On 09/01/2012 04:51 PM, Gustavo Lopes wrote

> * In fact, if there is a unifying theme in the usage of exceptions in
> PHP, is that exceptions are used when OOP interfaces are involved (see
> Zend interfaces, SPL, DateTime and PDO -- though optional there). The
> core vs. non-core argument only looks attractive because there are few
> built-in classes in the core.

I think this is drifting off-topic. Whether or not a generator is an
object is an implementation detail.

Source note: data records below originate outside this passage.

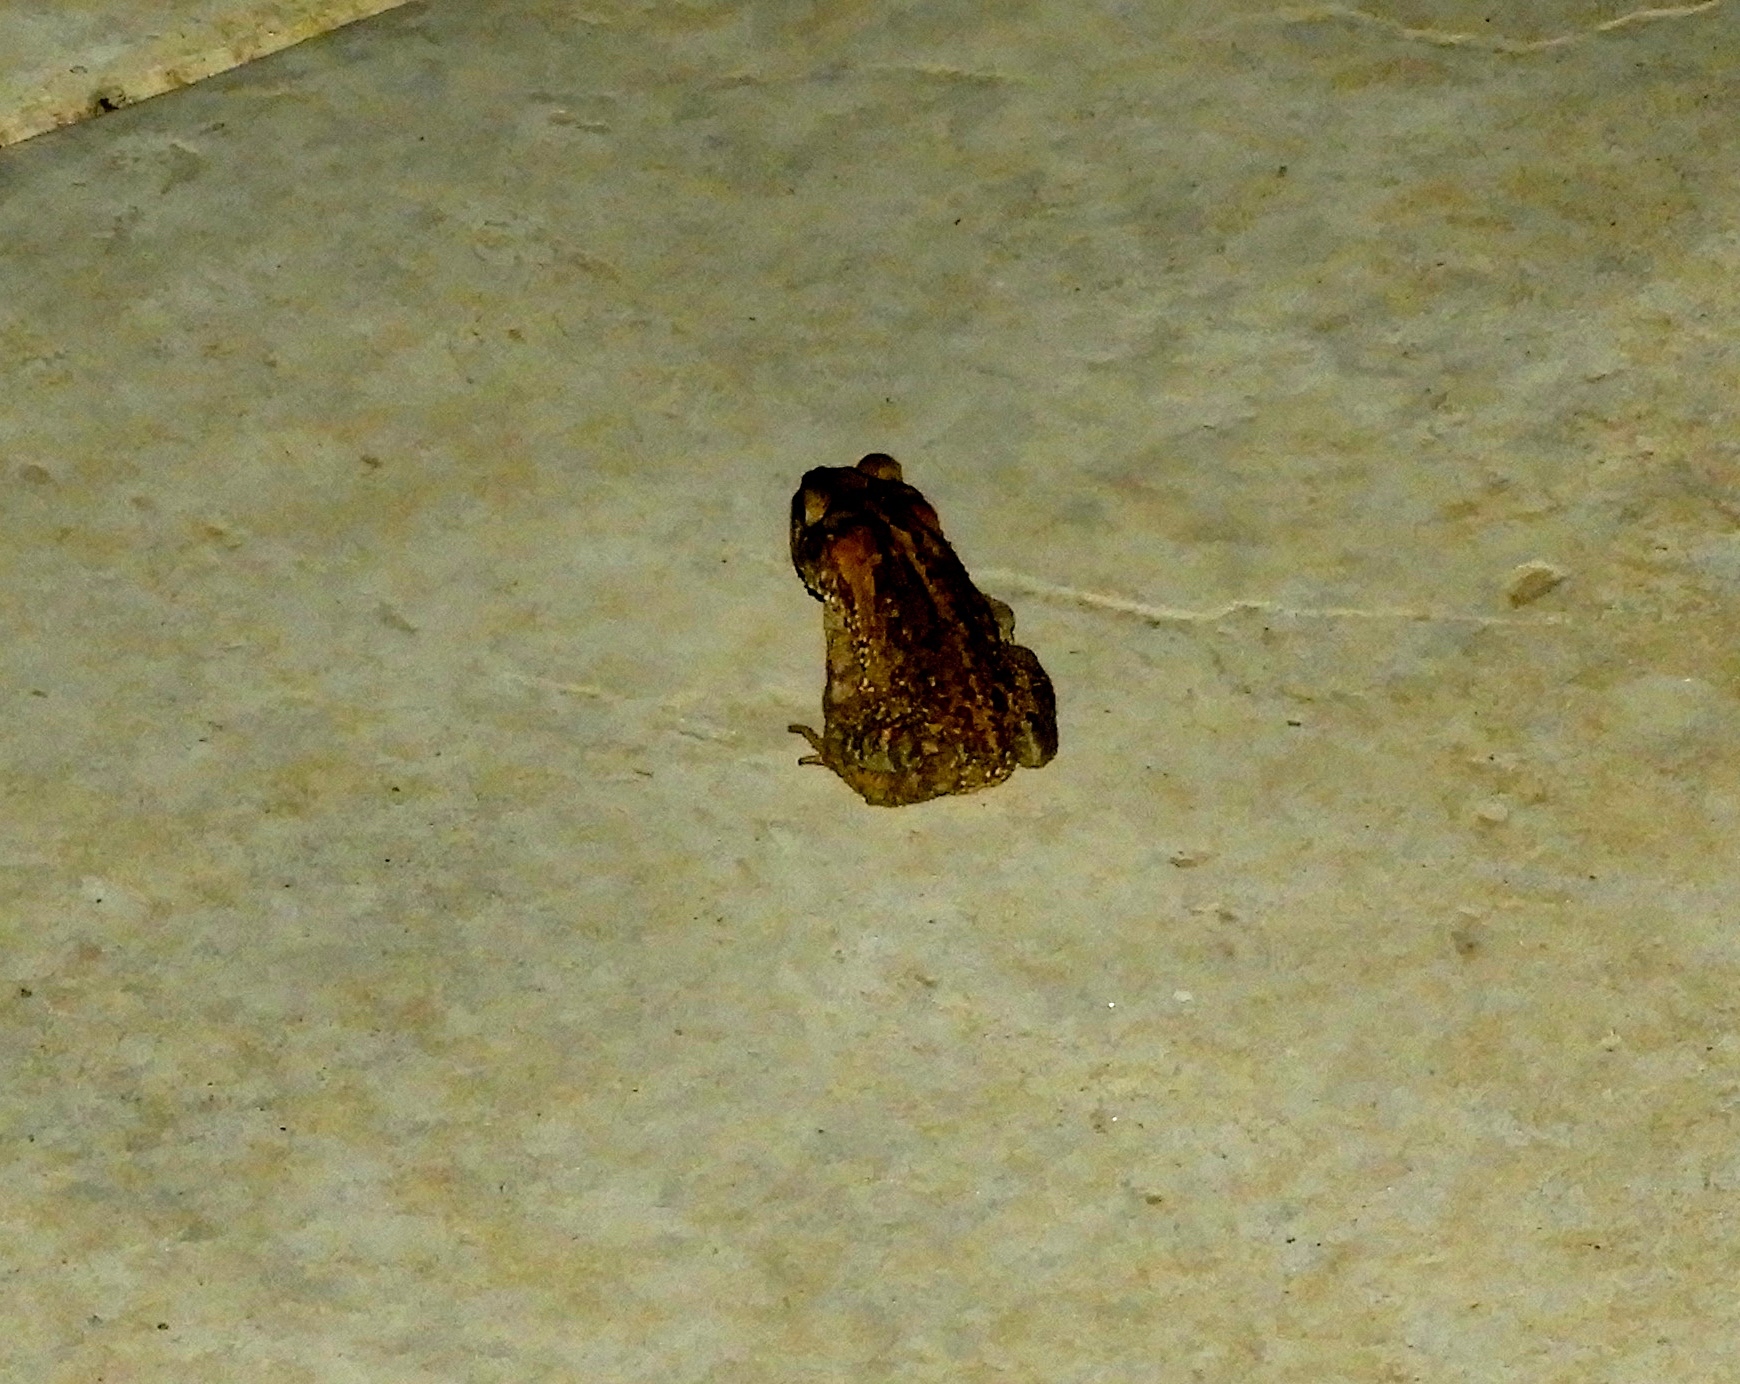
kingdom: Animalia
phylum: Chordata
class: Amphibia
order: Anura
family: Bufonidae
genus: Incilius
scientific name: Incilius mazatlanensis
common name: Sinaloa toad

If I write:

  $things = getStuff();
  foreach($things as $thing) {
    do_some($thing);
  }

which is very normal PHP that you see in millions of lines of code, I
would not expect to have to wrap my foreach in a try/catch here. Even if
I am used to exceptions and might have:

  $things = getStuff();
  foreach($things as $thing) {
    try {
      do_some($thing);
    } catch (Exception $e) {
      echo $e->getMessage();
    }
  }

this is still going to fatal on me eventually with an uncaught exception
on the foreach if, for example, I pass the generator a second time to
something and it has run off the end. This is something you don't have
to worry about currently and I think it will cause headaches for people
when they start passing generators around. In theory I should be able to
pass a generator to any existing code that takes an array without having
to worry about modifying that code to catch foreach exceptions. And yes,
I know it is actually a generator exception, but to the average user it
will look like it is foreach throwing.